In this study, there were 49 and 12 cases of primary and recurrent bladder cancer, respectively, and one case of recurrence in UTUC. We analyzed the relationship between the tumor markers and the primary and recurrent status of BC. All makers and cytology were no significant correlations with the tumor status except for NMP22 (P=0.013). NMP22 was also associated with bladder tumor grade (P<0.001). According to Yafi’s report, NMP22 was associated with stage and grade of BC, but not with other parameters (8), while Jeong’s study, NMP22 was only related to the tumor grade (19). This difference might arise as a result of different populations, or the grades and stages of the tumors. Quantitative BTA, and cytology were significantly associated with the stage and grade of BC, while Qualitative BTA-stat was associated with tumor grade and cytology was related to tumor stage (8). The association of the Survivin expression with the histopathological parameters had contradictory viewpoints. In this study, Survivin was not associated with any parameters in BC. In the UTUC group, we observed that Survivin was related to the tumor stage (P=0.033). None of the urinary markers were associated with the tumor number or size in both BC and UTUC groups.

In the BC group, histopathological parameters such as a higher tumor grade and an invasive tumor were predictive of progression and survival on univariate analysis. Multivariable analysis revealed that only the tumor grade could predict a shorter PFS and CSS, as earlier reported (26). In the UTUC, tumor grade was shown to have a significant association with the tumor progression by multivariate analysis, which was consistent with other studies (27,28). Previous studies reported that tumor size >3.0 cm was a significant predictor of CSS and RFS (29,30), which was not seen in this study.

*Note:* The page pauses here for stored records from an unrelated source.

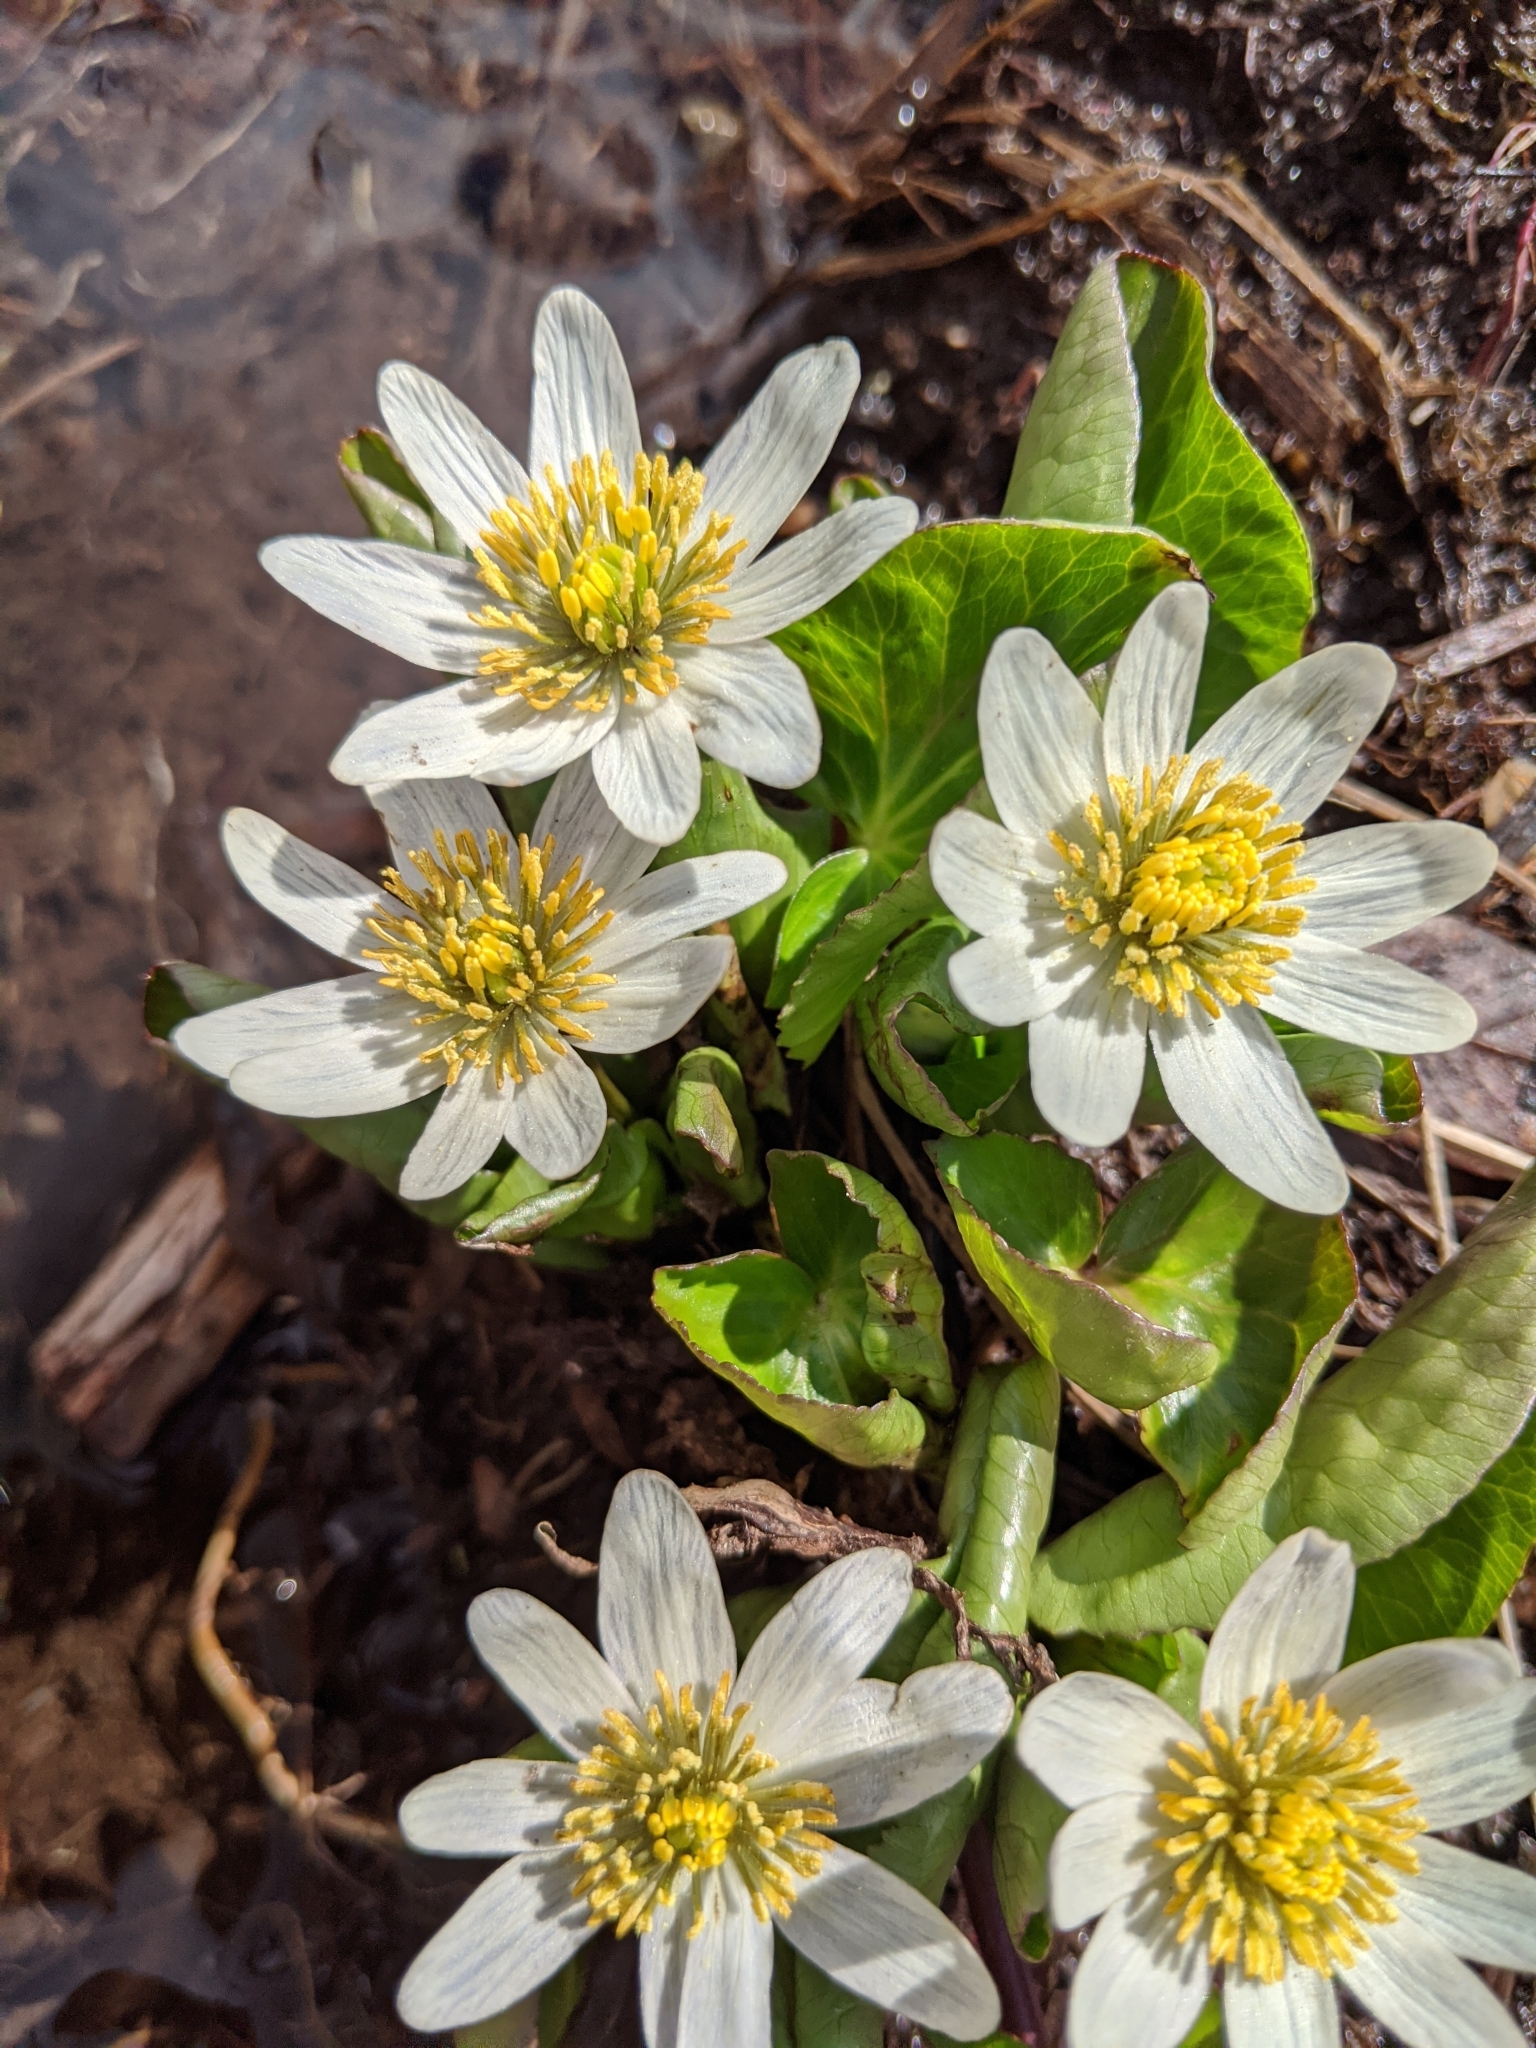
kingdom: Plantae
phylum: Tracheophyta
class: Magnoliopsida
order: Ranunculales
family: Ranunculaceae
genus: Caltha
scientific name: Caltha leptosepala
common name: Elkslip
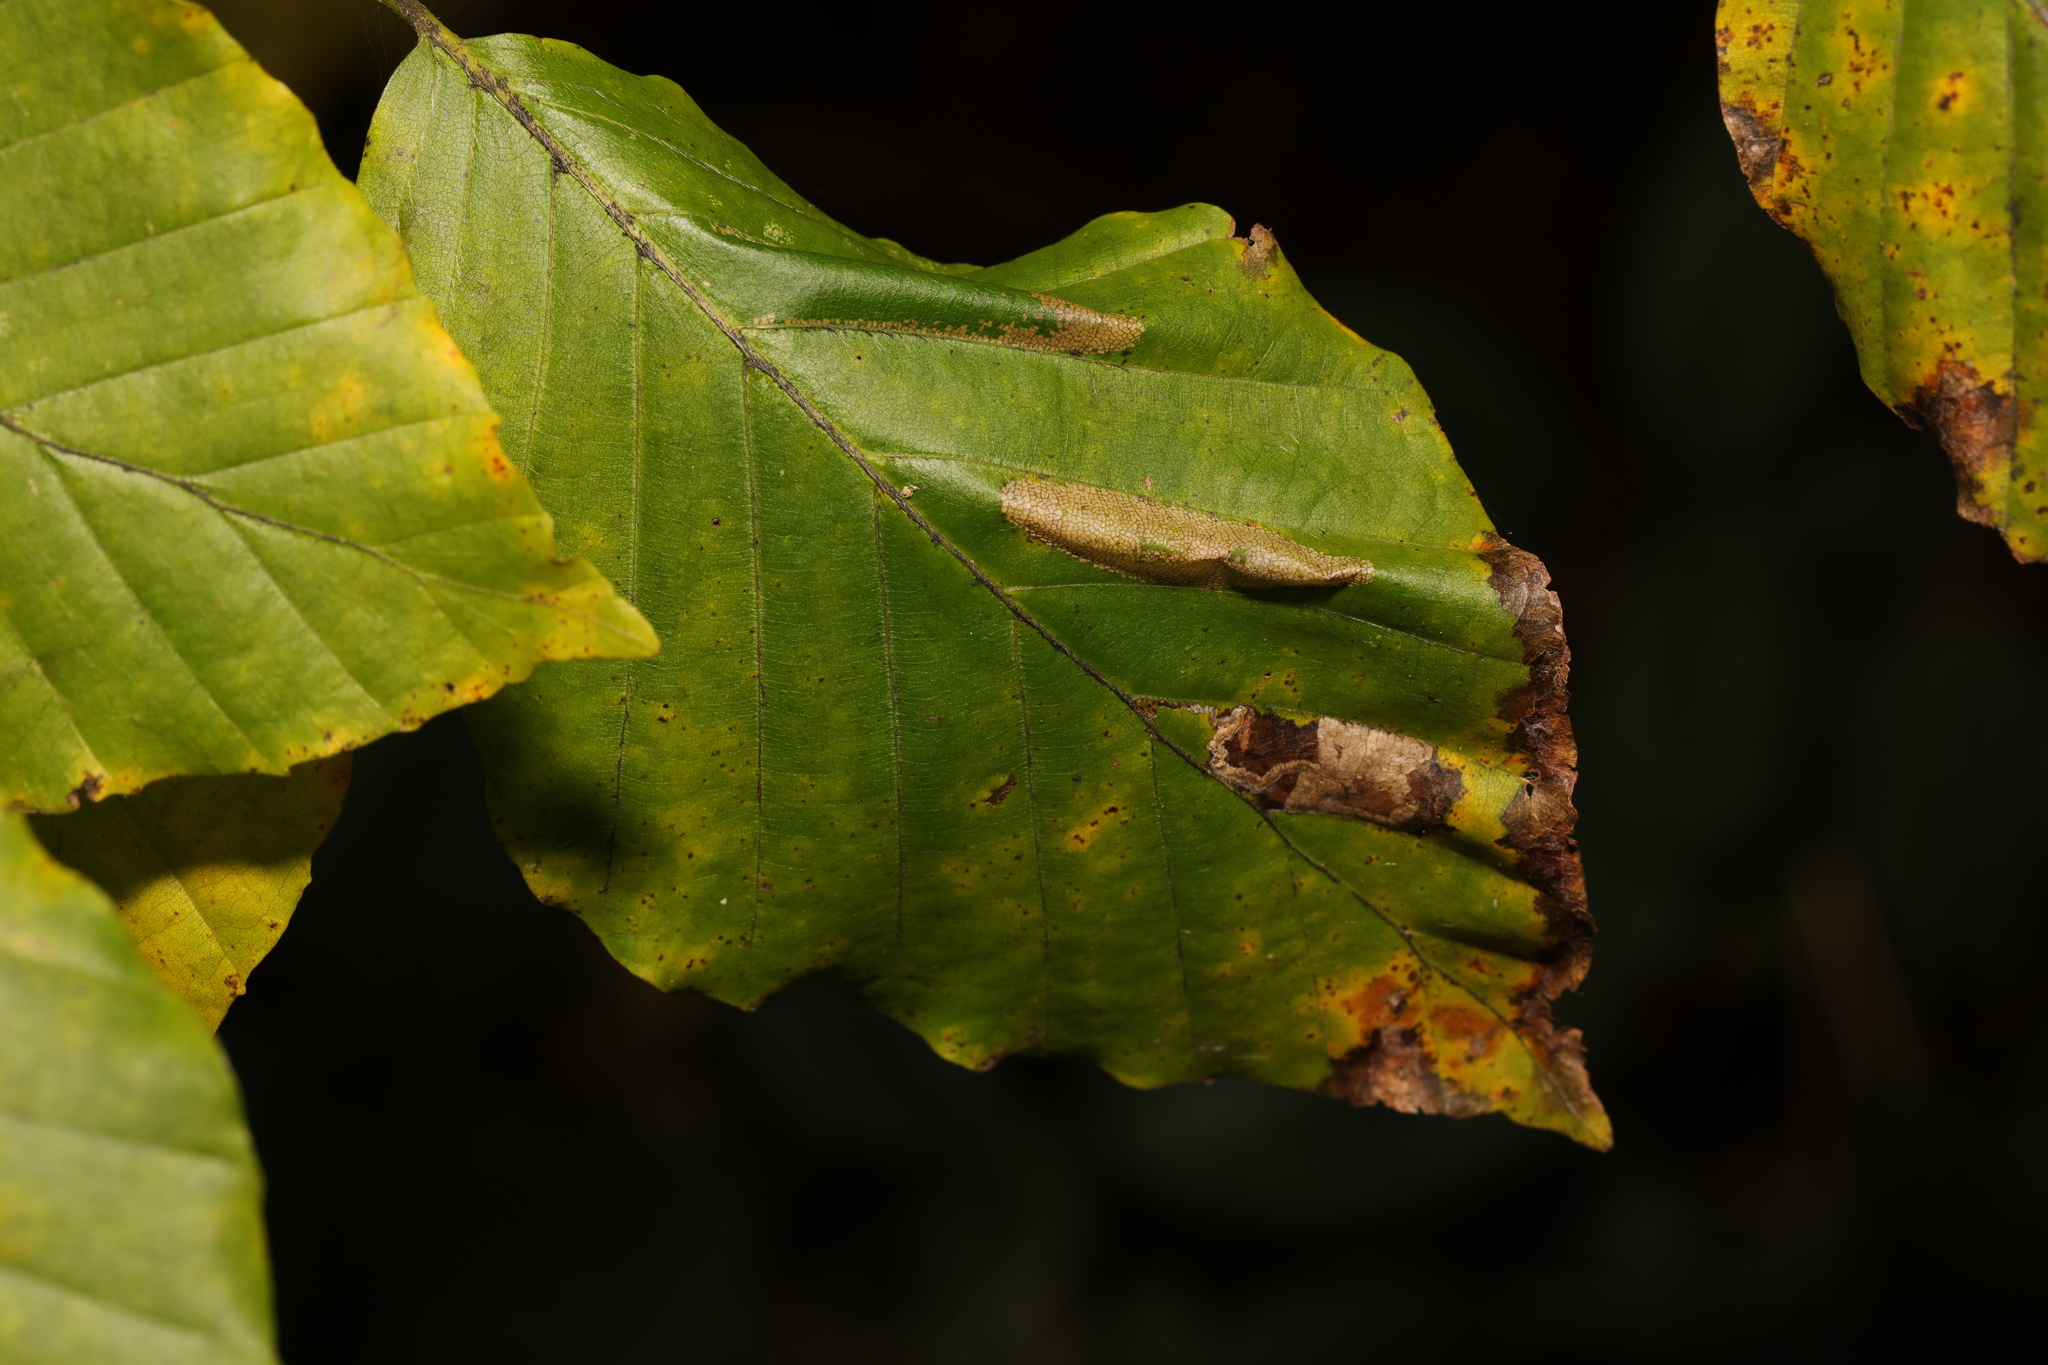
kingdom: Animalia
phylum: Arthropoda
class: Insecta
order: Lepidoptera
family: Gracillariidae
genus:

Considering the role of tumor markers and cytology in tumor progression and survival, C (P=0.01) and S (P=0.03) showed significant association with progression, but only the C (P=0.04) was statistically associated with CSS in the BC group by using the Kaplan-Meier survival analysis. These results were consistent with these reports (31-33). In the UTUC group, none of the makers had a significant association with the tumor progression and CSS. Among these makers, Survivin was the only maker analyzed in UTUC before, which did not find prognostic value in these studies (34,35), on the contrary, Survivin was considered as an independent prognostic factor (36). A likelihood of false-negative results may be seen with the small sample size. Thus a multicenter clinical trial considering more factors in the prognostic analysis in the UC group should be carried out to verify the predictive effect of the biomarkers.

Conclusions

All biomarkers exhibited diagnostic utility in both BC and UTUC, with a better performance in UTUC. The triple combination S+B+C seems to be the most promising model to serve as a valuable noninvasive method in identifying patients with BC and UTUC.